En prenant ce large tournant, où je le sais s'accélère l'incubation du final rebours, c'est comme si, dans cette avant-dernière course taurine, je rejoignais enfin le coureur sautillant, si longtemps imprécis devant moi, dont je reconnais à présent la foulée magique.

Celle-là même qui me portait avec souplesse aux premières rencontres fusionnelles.

Je deviens progressivement en quelque sorte le fauve gardien de cet enfant que j'étais. Inventoriant les multiples transpirations haletantes de ce frêle puisatier, fardé de joyeuses glaires au sortir des seuls fonds qui compteront à jamais : ceux incarnés de l'Amour.

Engagé malgré moi dans le pas tourbillonnant de cette danse macabre je garde encore le goût braisé des taurides collisions séminales.

Jusque quand ?

Jusqu'au jour probablement où les mots de la chair, vidés de leurs merveilleux sens, deviendront parfaitement imprononçables.
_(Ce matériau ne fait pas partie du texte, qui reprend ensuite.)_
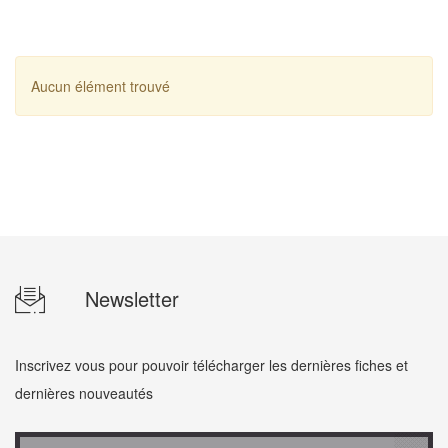
Aucun élément trouvé
Newsletter
Inscrivez vous pour pouvoir télécharger les dernières fiches et
dernières nouveautés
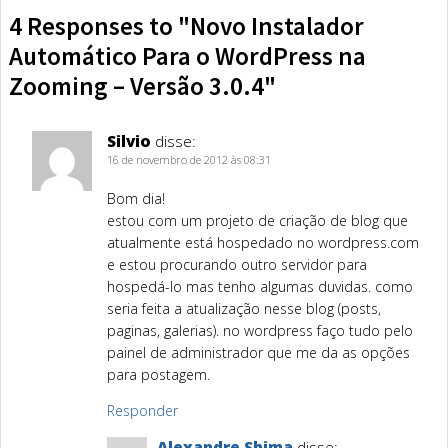
4 Responses to "Novo Instalador
Automático Para o WordPress na
Zooming – Versão 3.0.4"
Silvio
disse:
16 de novembro de 2012 às 08:31
Bom dia!
estou com um projeto de criação de blog que
atualmente está hospedado no wordpress.com
e estou procurando outro servidor para
hospedá-lo mas tenho algumas duvidas. como
seria feita a atualização nesse blog (posts,
paginas, galerias). no wordpress faço tudo pelo
painel de administrador que me da as opções
para postagem.
Responder
Alexandre Shima
disse:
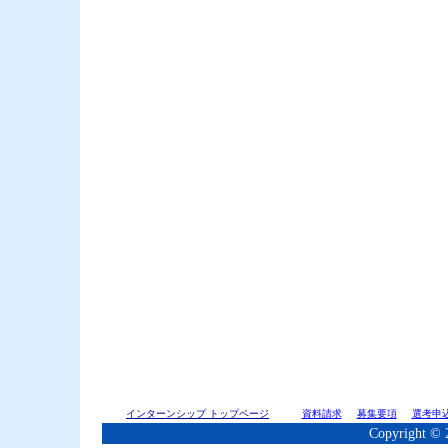
インターンシップ トップページ
資料請求
募集要項
選考申
Copyright © 2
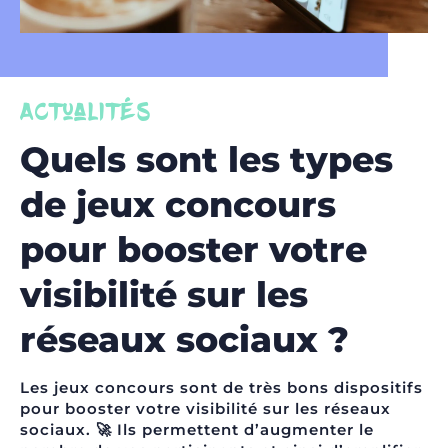
Actualités
Quels sont les types
de jeux concours
pour booster votre
visibilité sur les
réseaux sociaux ?
Les jeux concours sont de très bons dispositifs
pour
booster votre visibilité sur les réseaux
sociaux
. 🚀 Ils permettent d’augmenter le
S'agitant de dégoût hérissé à l'approche de ma plume au-dessus d'un cuir ridé autrefois pour eux si sublime écritoire des assouvissements.

Il y a quelques temps j'ai lu sous un trait flamboyant de désirs :

"… je me sens mourir le sexe sec, le ventre aigri, l'envie de hurler, d'expulser la douleur de ma fente affamée. … J'aimerais que tu me fasses devenir femme à nouveau, être l'amante que tu baiserais jusqu'à être épuisée."

 

 

Parfois encore

Samedi 11 mars 2000

Ainsi est venu le temps des constats. Les pieds nus fouillant l'humus noir de la vie, à mon tour il m'appartient d'en décomposer la terrifiante teneur. Celle mécanique des hécatombes.
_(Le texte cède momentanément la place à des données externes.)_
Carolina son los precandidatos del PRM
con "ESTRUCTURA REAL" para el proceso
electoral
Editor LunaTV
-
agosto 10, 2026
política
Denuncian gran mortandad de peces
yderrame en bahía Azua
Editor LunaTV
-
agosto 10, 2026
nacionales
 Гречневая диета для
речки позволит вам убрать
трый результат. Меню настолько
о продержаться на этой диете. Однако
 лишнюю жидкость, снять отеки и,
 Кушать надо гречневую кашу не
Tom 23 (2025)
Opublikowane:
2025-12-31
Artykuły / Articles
Ils sont tous à mes côtés : frères incompris, négligés, inécoutés, éternellement courant le dos incliné sur une tâche alimentaire qui les déshumanise avant de les occire par étouffement.
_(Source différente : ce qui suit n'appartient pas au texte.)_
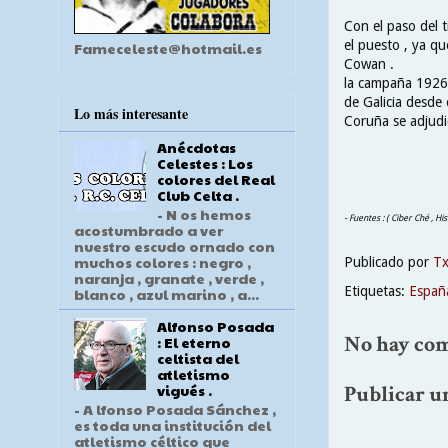
Con el paso del 
el puesto , ya q
Fameceleste@hotmail.es
Cowan .
la campaña 1926\
de Galicia desde 
Lo más interesante
Coruña se adjudic
Anécdotas
Celestes : Los
colores del Real
Club Celta .
- N os hemos
- Fuentes : ( Ciber Ché , Hi
acostumbrado a ver
nuestro escudo ornado con
muchos colores : negro ,
Publicado por
T
naranja , granate , verde ,
Etiquetas:
Españ
blanco , azul marino , a...
Alfonso Posada
No hay com
: El eterno
celtista del
atletismo
Publicar u
vigués .
- A lfonso Posada Sánchez ,
es toda una institución del
atletismo céltico que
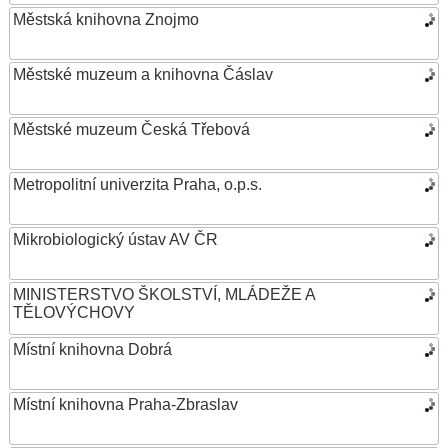
Městská knihovna Znojmo
Městské muzeum a knihovna Čáslav
Městské muzeum Česká Třebová
Metropolitní univerzita Praha, o.p.s.
Mikrobiologický ústav AV ČR
MINISTERSTVO ŠKOLSTVÍ, MLÁDEŽE A
TĚLOVÝCHOVY
Místní knihovna Dobrá
Místní knihovna Praha-Zbraslav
Et puis je les escorte parfois encore dans leur chambre, sans risque de mort violente, celles jadis tremblantes de fabuleux geysers, qui m'ont livré les cartes tortueuses de leurs premières félonies. Leurs yeux sont leurs derniers brillants repères. Repères des derniers pièges dans lesquels je fais mine d'encore tomber.

Alors, résolument, contre toute habitude, je me prends à regarder vers le bas de l'échelle des âges.

J'entends aussitôt se porter vers mon socle fêlé les appels pathétiques de celles qui, essayant avec frénésie leurs dernières culottes fluorescentes, abordent les rives inhospitalières où je suis déjà partiellement enlisé. Je ne peux m'empêcher à leur approche doucement sautillante de sourire en claquant des dents. Et puis, elles aussi, je les escorte parfois encore dans un boudoir au parfum de confiture.

Alors effaré, contre toute religion, le mufle haletant d'une bête à définir, je plonge à l'écoute des premiers échelons.

Me vient d'eux un somptueux chant d'amère et courte rédemption. De ceux qui me flagellent de leur insupportable beauté sans espoir d'obtenir contrition pour la douleur infligée.

N'ai-je pas moi-même proféré la plus insultante, la plus incicatrisante des blessures : " J'ai vingt ans … et je t'emmerde ! "

Parfois me vient le sens des somptueuses ruades. De celles que par mégarde (ou par chance) on se prend en pleine tête.

Non, mon Amour je ne suis pas agité … ce soir.